According to the Charter of AIPO (and now the AIPA), the General Assembly of the ASEAN Inter-Parliamentary Assembly (AIPA) will meet once a year, hosted by the parliament of a member country in its country, on a rotational basis. As of 2017, there have been 38 AIPA General Assemblies. At each General Assembly, AIPA meets with dialogue partners such as Australia, Canada, China, Japan, South Korea, New Zealand, Papua New Guinea, Russia, India and the European Parliament. The first AIPO General Assembly in 1978 was held in Singapore.

During the 27th AIPO General Assembly held in Cebu, Philippines on September 14, 2006, at the closing session, the organization changed its name to the Association of Southeast Asian Nations Inter-Parliamentary Assembly (AIPA). In addition, AIPO-27 added new regulations such as AIPO having a professional Secretary General following the ASEAN model with a three-year term, the Executive Committee and specialized committees such as the Women's Committee, the Economic Committee, the Political Committee, the Social Committee, and the Organization Committee were enhanced in their roles and powers. For resolutions issued by AIPO, national parliaments are required to disseminate them to their parliaments and governments, and at the same time, member parliaments are responsible for reporting to AIPO on how AIPO resolutions have been and are being implemented. The AIPO President and the ASEAN Standing Committee President will attend each other's major activities.

In 2020, when the National Assembly of Vietnam was the President of AIPA, due to the impact of the COVID-19 pandemic, the Inter-Parliamentary Assembly was held online for the first time. At the 41st AIPA General Assembly, the parliaments of the countries developed a strategic vision for AIPA for the next five to ten years. At the same time, the 41st AIPA General Assembly also re-organized the meeting of the Political Committee of the Assembly after three consecutive general assemblies could not be held.

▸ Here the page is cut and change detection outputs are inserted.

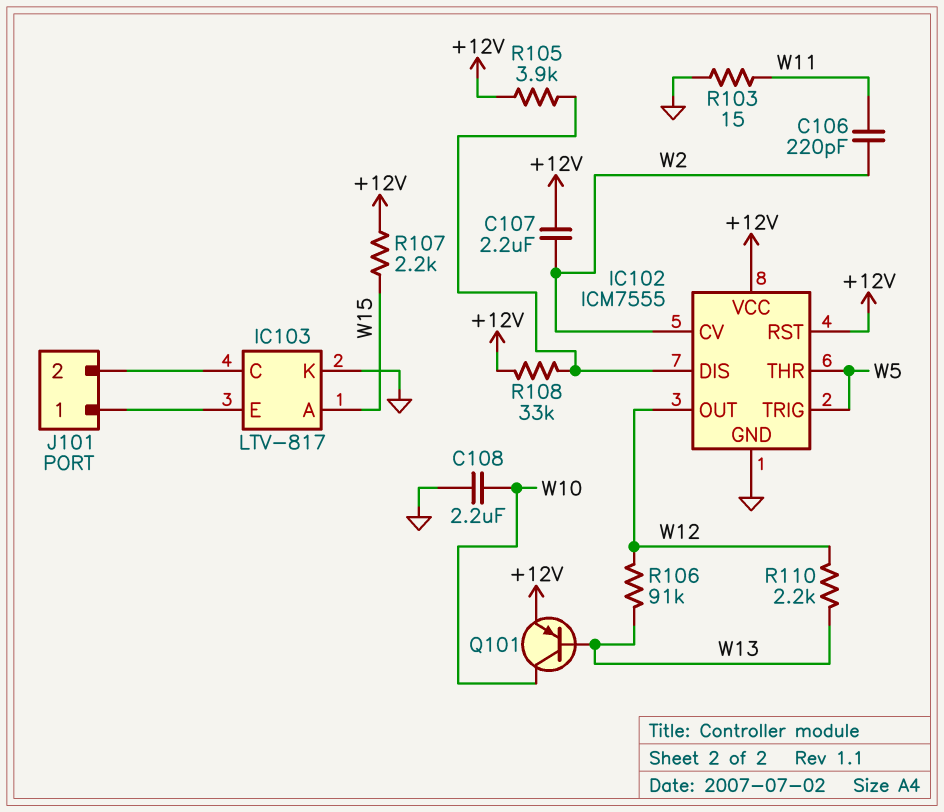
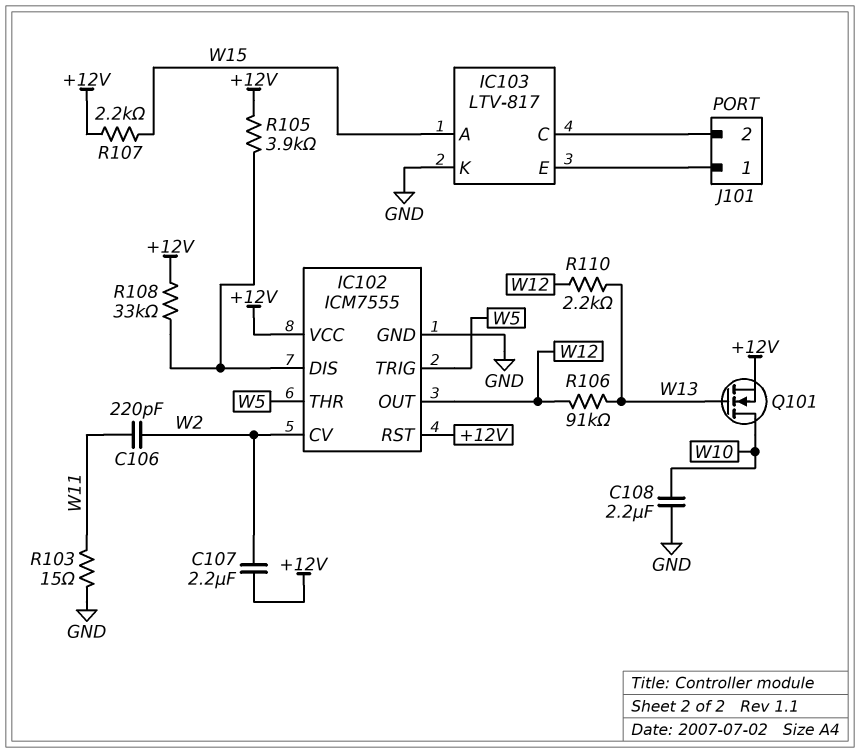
Q101: PNP (B W13, C W10, E +12V) -> NMOS (G W13, D W10, S +12V)

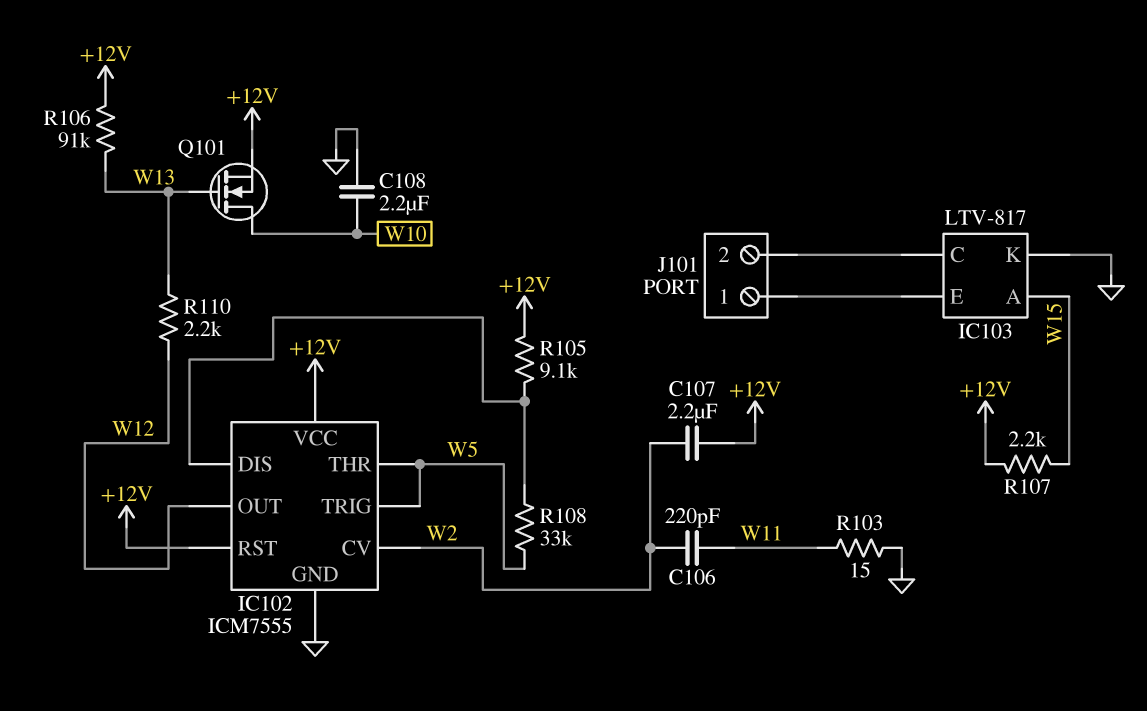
R105: 3.9k (+12V, IC102/DIS) -> 9.1k (+12V, IC102/DIS)
R106: 91k (W12, W13) -> 91k (+12V, W13)
R108: 33k (+12V, IC102/DIS) -> 33k (IC102/DIS, W5)

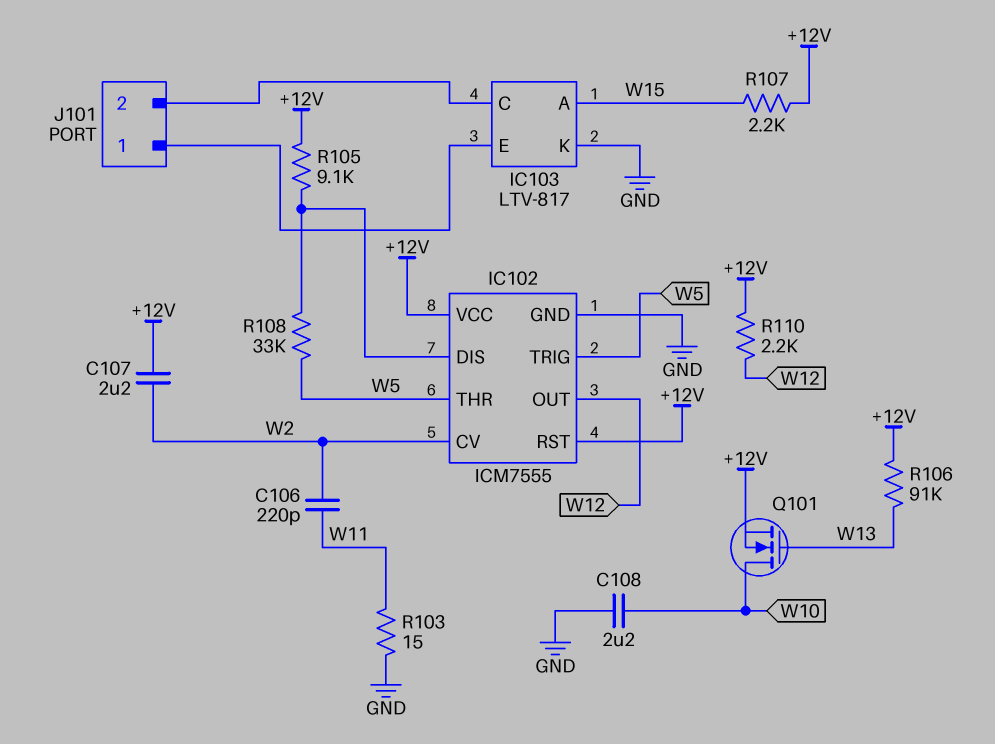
R110: 2.2k (W12, W13) -> 2.2k (+12V, W12)

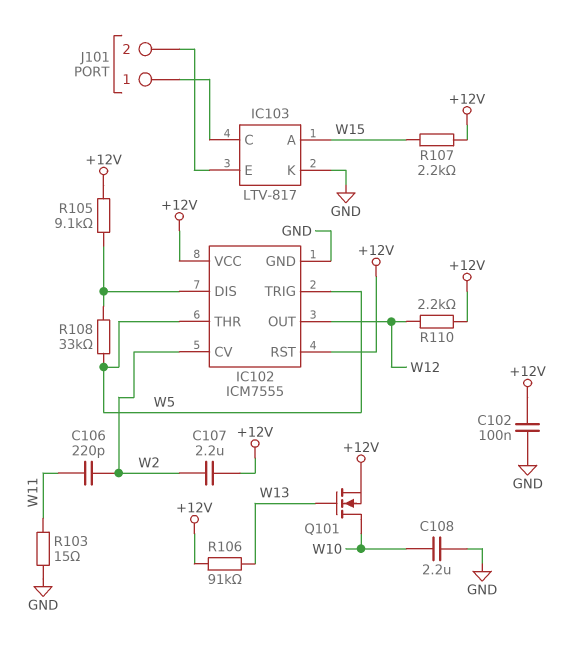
C102: none -> 100nF (+12V, GND)
J101 pin 1: IC103/E -> IC103/C
J101 pin 2: IC103/C -> IC103/E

The most recent AIPA General Assembly was the 42nd ASEAN Inter-Parliamentary Assembly (AIPA-42) held in 2021, which was also held online, chaired by the President of the Legislative Council of Brunei, due to the continuing Covid-19 pandemic.

== Members and observers ==
=== Members ===
- INA — People's Representative Council of Indonesia (September 2, 1977): founding member of AIPO.
- MAS — Parliament of Malaysia (September 2, 1977): founding member of AIPO.
- PHL — Congress of the Philippines (September 2, 1977): founding member of AIPO.
- SIN — Parliament of Singapore (September 2, 1977): founding member of AIPO.
- THA — National Assembly of Thailand (September 2, 1977): founding member of AIPO.
- VIE — National Assembly of Vietnam (September 19, 1995).
- LAO — National Assembly of Laos (1997).
- CAM — National Assembly of Cambodia (1999).
- BRU — Legislative Council of Brunei (September 4, 2009).
- MYA — Union Assembly of Myanmar (September 20, 2011).
- TLS — National Parliament of Timor-Leste (2026).

=== Observers ===
As of 2023, the ASEAN Inter-Parliamentary Council has 23 observer members, one of them being the European Parliament—a synonymous model regional parliament. The other 22 observers are national parliaments or lower chambers of governments. Most recently, the Ukrainian Parliament and the lower house of Pakistan were admitted during the 42nd AIPA General Assembly 2021 in Brunei. Followed by the Armenian National Assembly which was granted observer status at the 44th AIPA General Assembly in Jakarta in August 2023.

August 2023 marked the ASEAN Inter-Parliamentary Assembly's 44th General Session in Jakarta, which concluded with key document approvals and a handover of AIPA chairmanship. The session was joined by the Belarusian Deputy Chairman of the House of Representatives.

On September 16, 2024, the Serbian parliament formally requested an associate membership in the ASEAN Inter-Parliamentary Assembly (AIPA), citing historical cooperation in the Non-Aligned Movement.

On September 20, 2025, during the 46th AIPA General Assembly under Malaysian chairmanship, the Parliament of Algeria was granted observer status.